What the task requires>
In the copy, leave out the pictures and repeat all records exactly.

[Stored data entries]
- - - -

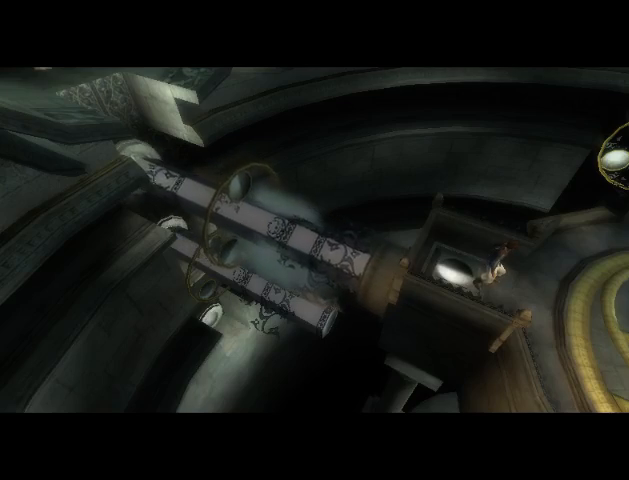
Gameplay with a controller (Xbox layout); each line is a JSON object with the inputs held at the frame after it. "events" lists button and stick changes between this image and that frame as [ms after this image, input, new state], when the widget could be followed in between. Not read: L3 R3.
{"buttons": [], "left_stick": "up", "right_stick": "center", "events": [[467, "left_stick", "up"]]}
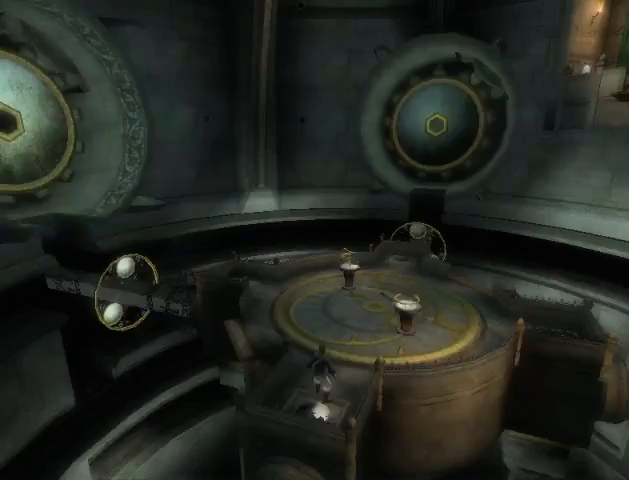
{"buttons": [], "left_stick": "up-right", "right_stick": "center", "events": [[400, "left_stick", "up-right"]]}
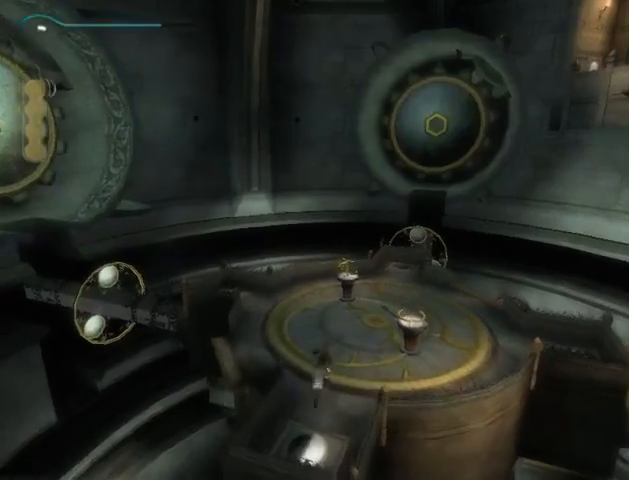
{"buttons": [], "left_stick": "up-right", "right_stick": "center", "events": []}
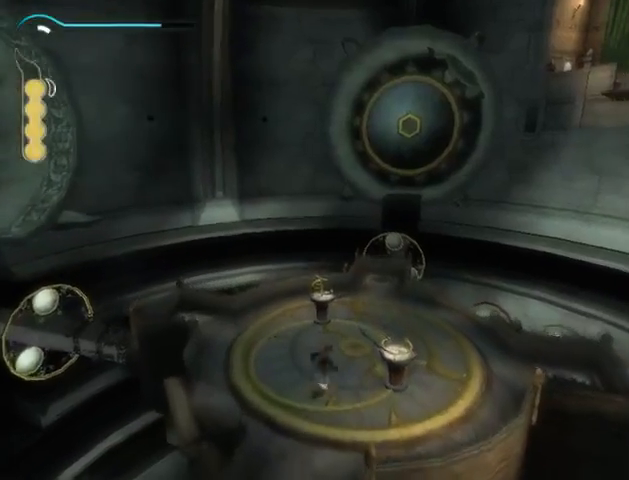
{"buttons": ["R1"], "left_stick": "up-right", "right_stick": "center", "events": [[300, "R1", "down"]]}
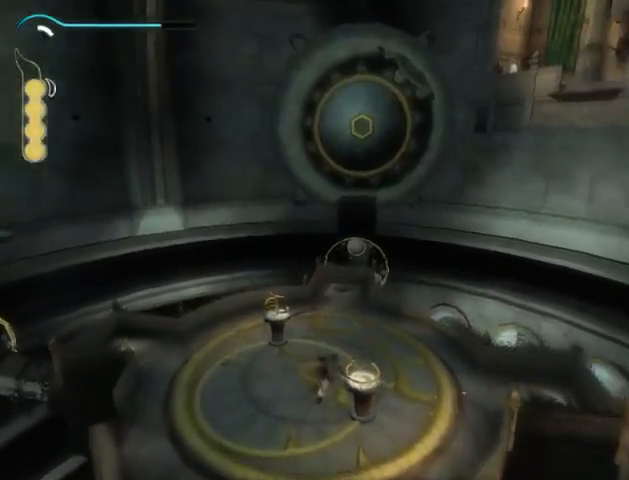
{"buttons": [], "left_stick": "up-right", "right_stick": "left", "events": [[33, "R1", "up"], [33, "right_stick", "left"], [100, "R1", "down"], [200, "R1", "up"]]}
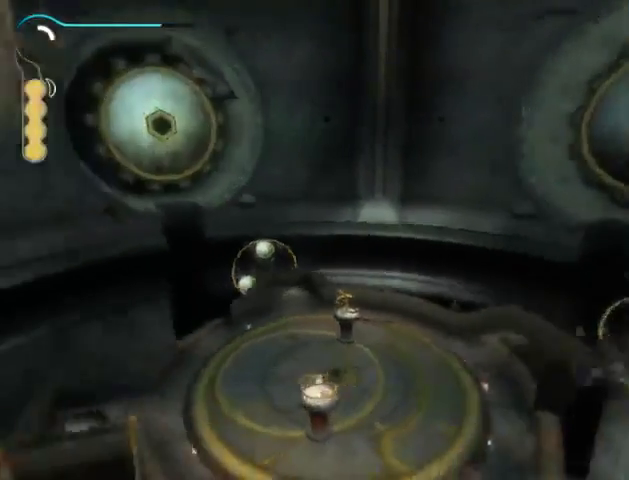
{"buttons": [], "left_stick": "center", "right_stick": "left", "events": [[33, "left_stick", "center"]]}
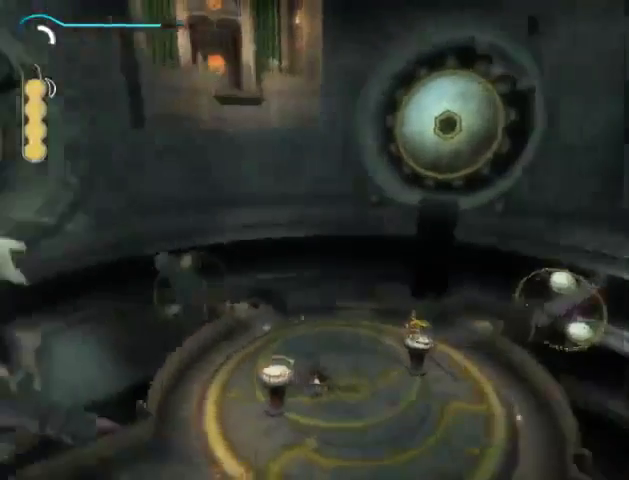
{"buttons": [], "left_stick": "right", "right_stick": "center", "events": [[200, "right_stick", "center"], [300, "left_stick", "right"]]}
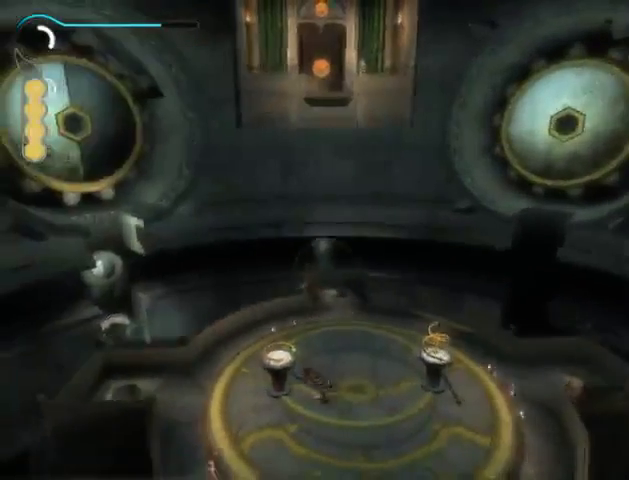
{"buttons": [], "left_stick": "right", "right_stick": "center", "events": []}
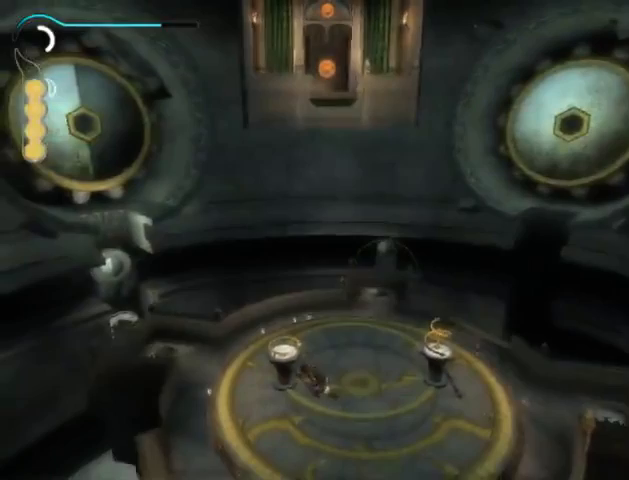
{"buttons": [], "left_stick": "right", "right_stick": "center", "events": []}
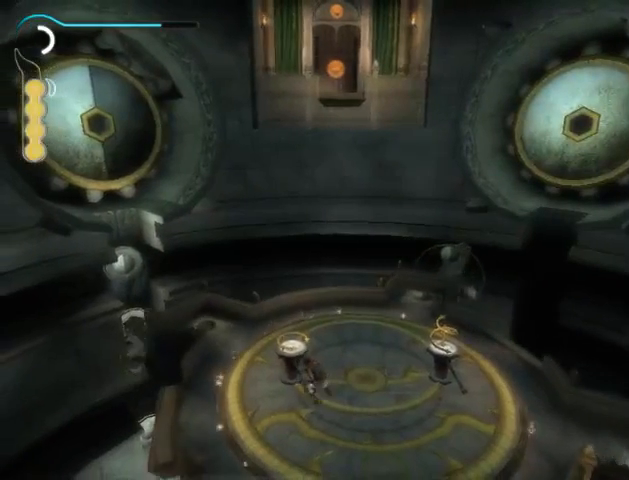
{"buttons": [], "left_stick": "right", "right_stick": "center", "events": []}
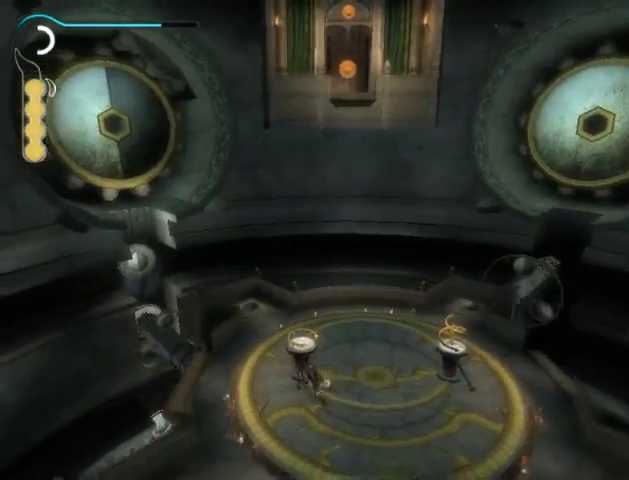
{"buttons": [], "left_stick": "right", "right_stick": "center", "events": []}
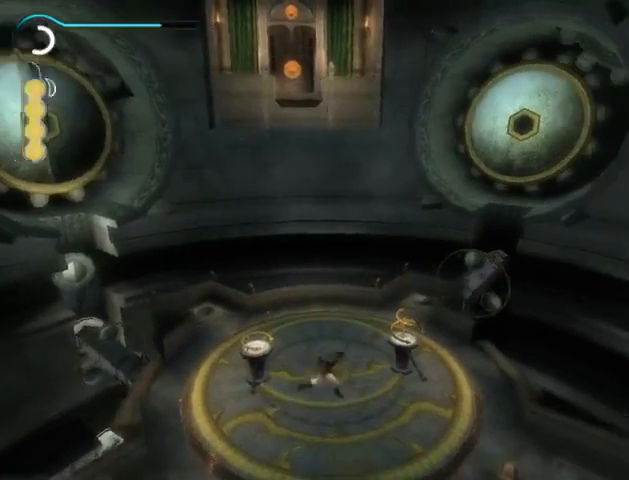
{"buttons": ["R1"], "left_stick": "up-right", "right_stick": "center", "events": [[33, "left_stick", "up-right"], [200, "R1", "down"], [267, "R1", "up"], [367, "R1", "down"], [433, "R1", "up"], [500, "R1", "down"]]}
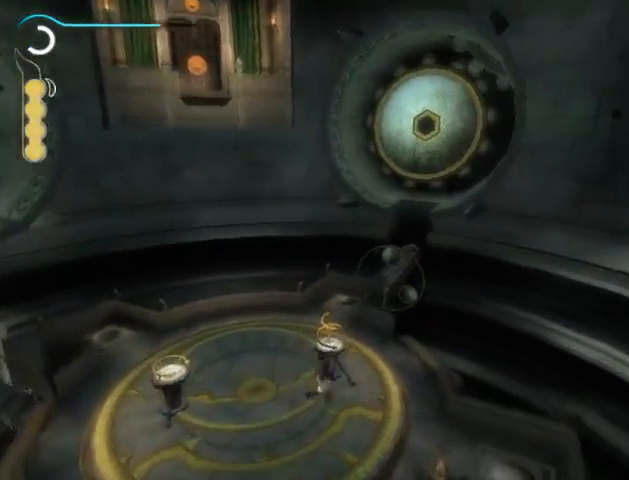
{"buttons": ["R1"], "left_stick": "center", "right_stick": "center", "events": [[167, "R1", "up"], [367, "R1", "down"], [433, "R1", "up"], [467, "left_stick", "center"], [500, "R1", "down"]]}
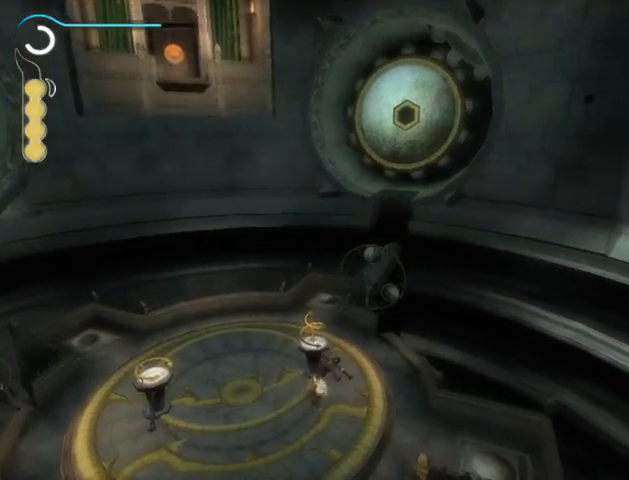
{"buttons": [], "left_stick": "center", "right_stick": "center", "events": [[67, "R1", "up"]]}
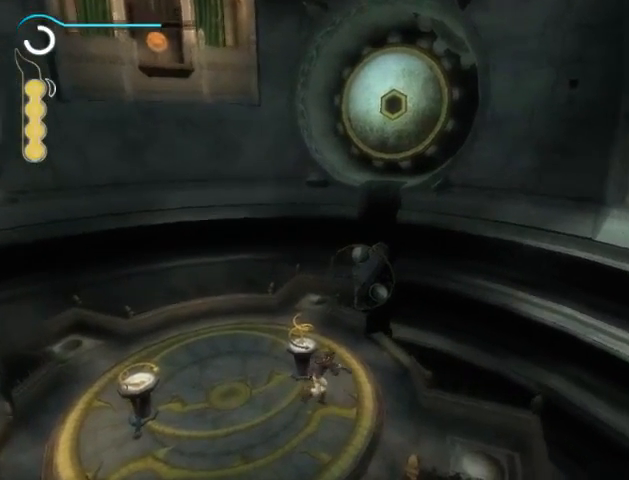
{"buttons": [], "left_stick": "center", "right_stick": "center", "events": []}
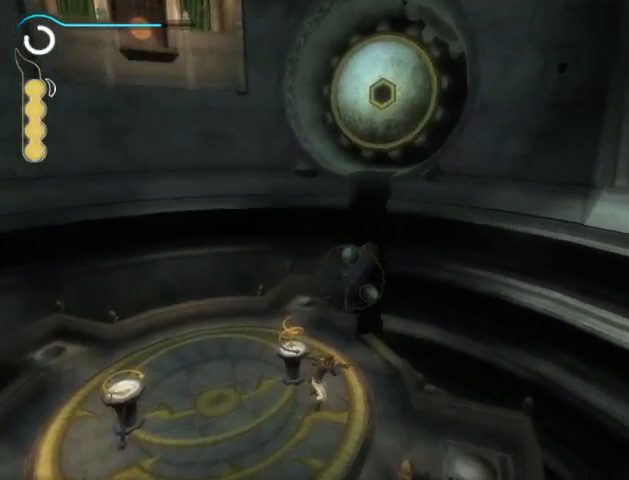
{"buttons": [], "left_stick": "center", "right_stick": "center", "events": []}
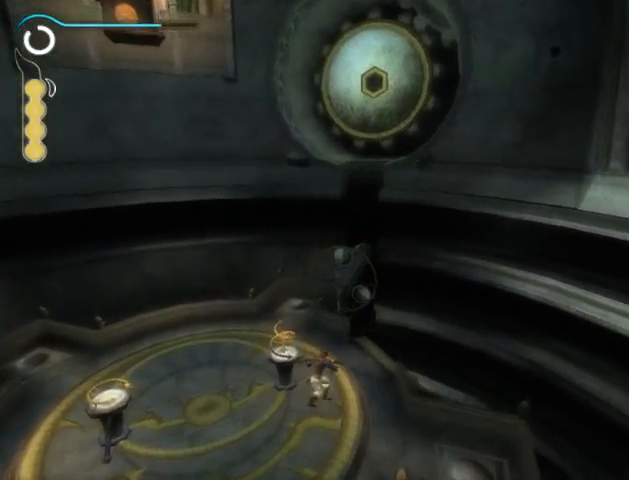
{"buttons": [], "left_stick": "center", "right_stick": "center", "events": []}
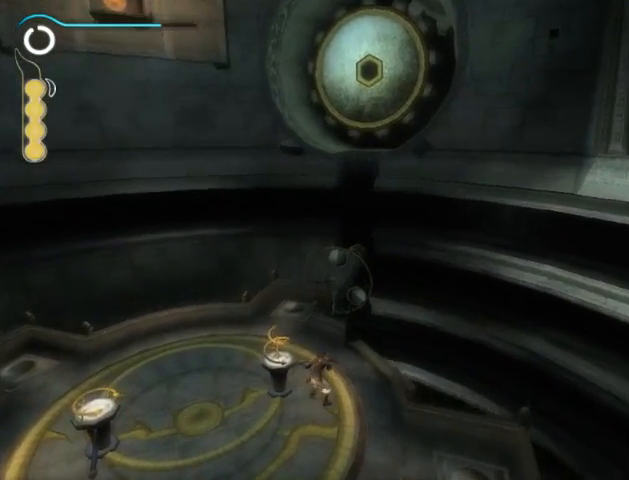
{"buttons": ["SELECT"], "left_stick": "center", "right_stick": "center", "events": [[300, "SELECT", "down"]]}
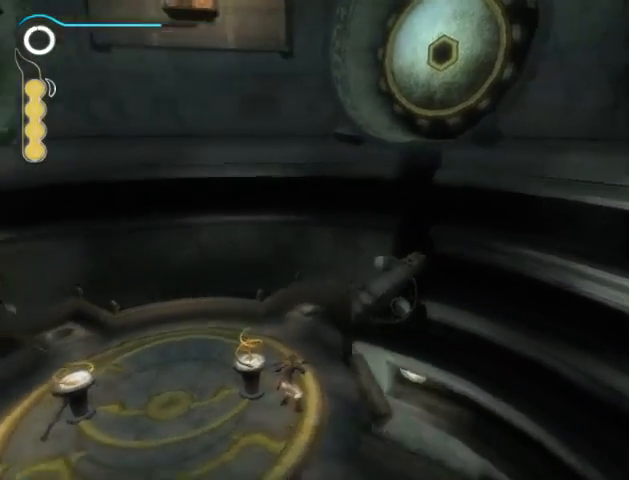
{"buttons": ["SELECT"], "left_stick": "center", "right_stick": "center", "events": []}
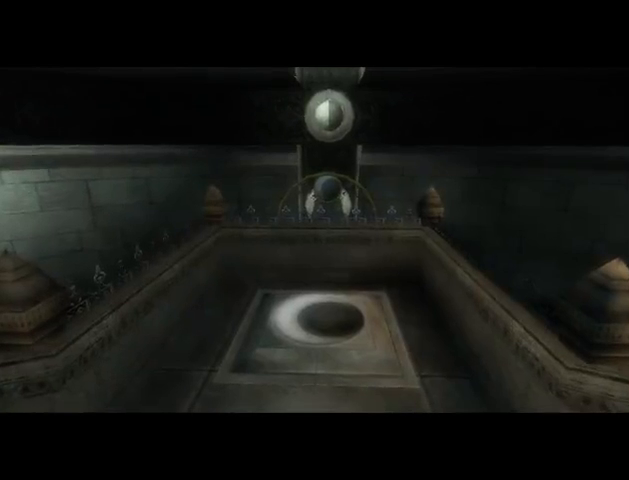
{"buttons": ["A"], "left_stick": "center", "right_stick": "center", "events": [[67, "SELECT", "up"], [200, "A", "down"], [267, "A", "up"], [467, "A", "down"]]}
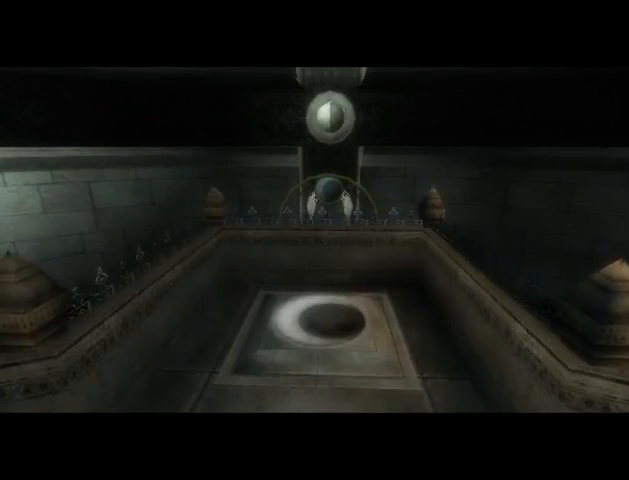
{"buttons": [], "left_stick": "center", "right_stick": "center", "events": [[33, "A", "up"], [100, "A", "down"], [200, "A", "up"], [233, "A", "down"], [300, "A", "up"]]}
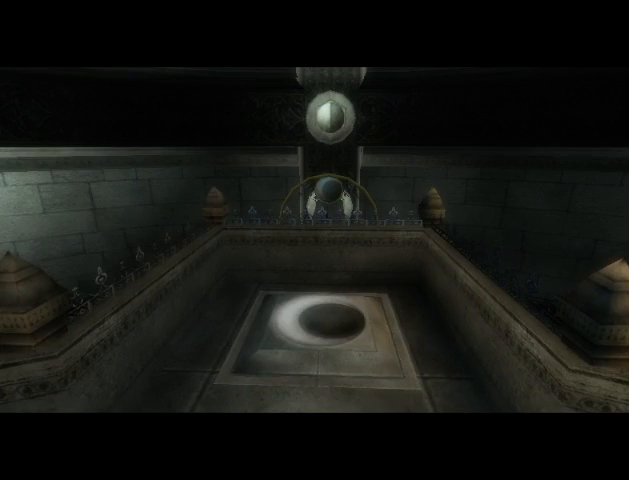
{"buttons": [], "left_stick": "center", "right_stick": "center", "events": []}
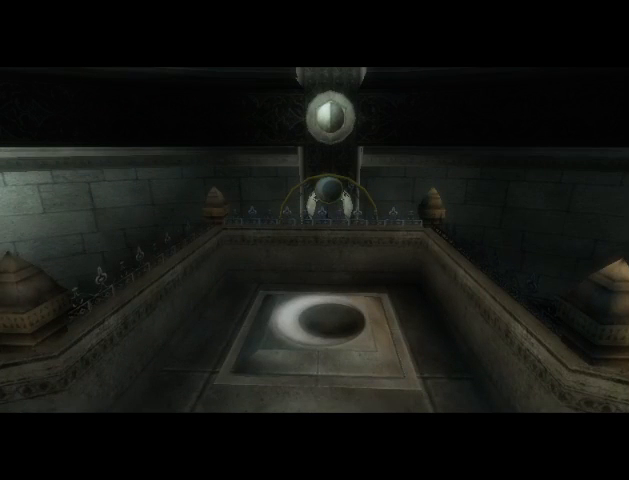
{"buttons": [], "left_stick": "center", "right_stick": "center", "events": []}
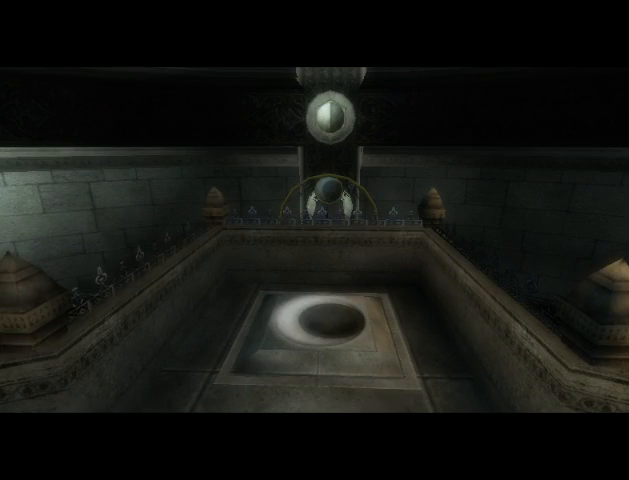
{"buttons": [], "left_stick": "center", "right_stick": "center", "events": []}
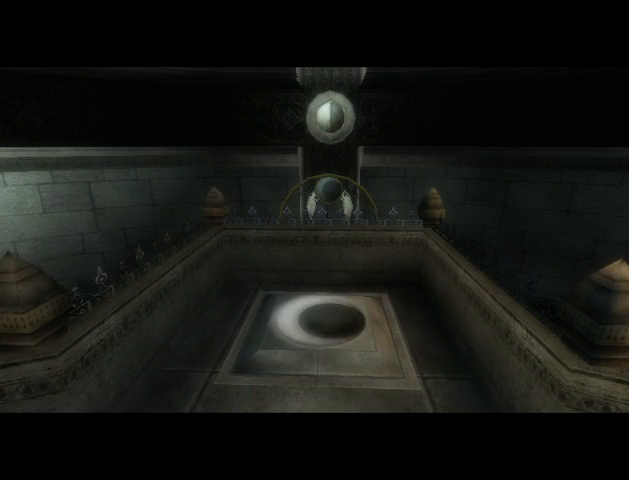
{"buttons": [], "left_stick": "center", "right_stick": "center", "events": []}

- - - -

Response>
Gameplay with a controller (Xbox layout); each line is a JSON object with the inputs held at the frame after it. "events" lists button and stick changes between this image and that frame as [ms after this image, input, new state], when the widget could be followed in between. Not read: L3 R3.
{"buttons": [], "left_stick": "up", "right_stick": "center", "events": [[467, "left_stick", "up"]]}
{"buttons": [], "left_stick": "up-right", "right_stick": "center", "events": [[400, "left_stick", "up-right"]]}
{"buttons": [], "left_stick": "up-right", "right_stick": "center", "events": []}
{"buttons": ["R1"], "left_stick": "up-right", "right_stick": "center", "events": [[300, "R1", "down"]]}
{"buttons": [], "left_stick": "up-right", "right_stick": "left", "events": [[33, "R1", "up"], [33, "right_stick", "left"], [100, "R1", "down"], [200, "R1", "up"]]}
{"buttons": [], "left_stick": "center", "right_stick": "left", "events": [[33, "left_stick", "center"]]}
{"buttons": [], "left_stick": "right", "right_stick": "center", "events": [[200, "right_stick", "center"], [300, "left_stick", "right"]]}
{"buttons": [], "left_stick": "right", "right_stick": "center", "events": []}
{"buttons": [], "left_stick": "right", "right_stick": "center", "events": []}
{"buttons": [], "left_stick": "right", "right_stick": "center", "events": []}
{"buttons": [], "left_stick": "right", "right_stick": "center", "events": []}
{"buttons": ["R1"], "left_stick": "up-right", "right_stick": "center", "events": [[33, "left_stick", "up-right"], [200, "R1", "down"], [267, "R1", "up"], [367, "R1", "down"], [433, "R1", "up"], [500, "R1", "down"]]}
{"buttons": ["R1"], "left_stick": "center", "right_stick": "center", "events": [[167, "R1", "up"], [367, "R1", "down"], [433, "R1", "up"], [467, "left_stick", "center"], [500, "R1", "down"]]}
{"buttons": [], "left_stick": "center", "right_stick": "center", "events": [[67, "R1", "up"]]}
{"buttons": [], "left_stick": "center", "right_stick": "center", "events": []}
{"buttons": [], "left_stick": "center", "right_stick": "center", "events": []}
{"buttons": [], "left_stick": "center", "right_stick": "center", "events": []}
{"buttons": ["SELECT"], "left_stick": "center", "right_stick": "center", "events": [[300, "SELECT", "down"]]}
{"buttons": ["SELECT"], "left_stick": "center", "right_stick": "center", "events": []}
{"buttons": ["A"], "left_stick": "center", "right_stick": "center", "events": [[67, "SELECT", "up"], [200, "A", "down"], [267, "A", "up"], [467, "A", "down"]]}
{"buttons": [], "left_stick": "center", "right_stick": "center", "events": [[33, "A", "up"], [100, "A", "down"], [200, "A", "up"], [233, "A", "down"], [300, "A", "up"]]}
{"buttons": [], "left_stick": "center", "right_stick": "center", "events": []}
{"buttons": [], "left_stick": "center", "right_stick": "center", "events": []}
{"buttons": [], "left_stick": "center", "right_stick": "center", "events": []}
{"buttons": [], "left_stick": "center", "right_stick": "center", "events": []}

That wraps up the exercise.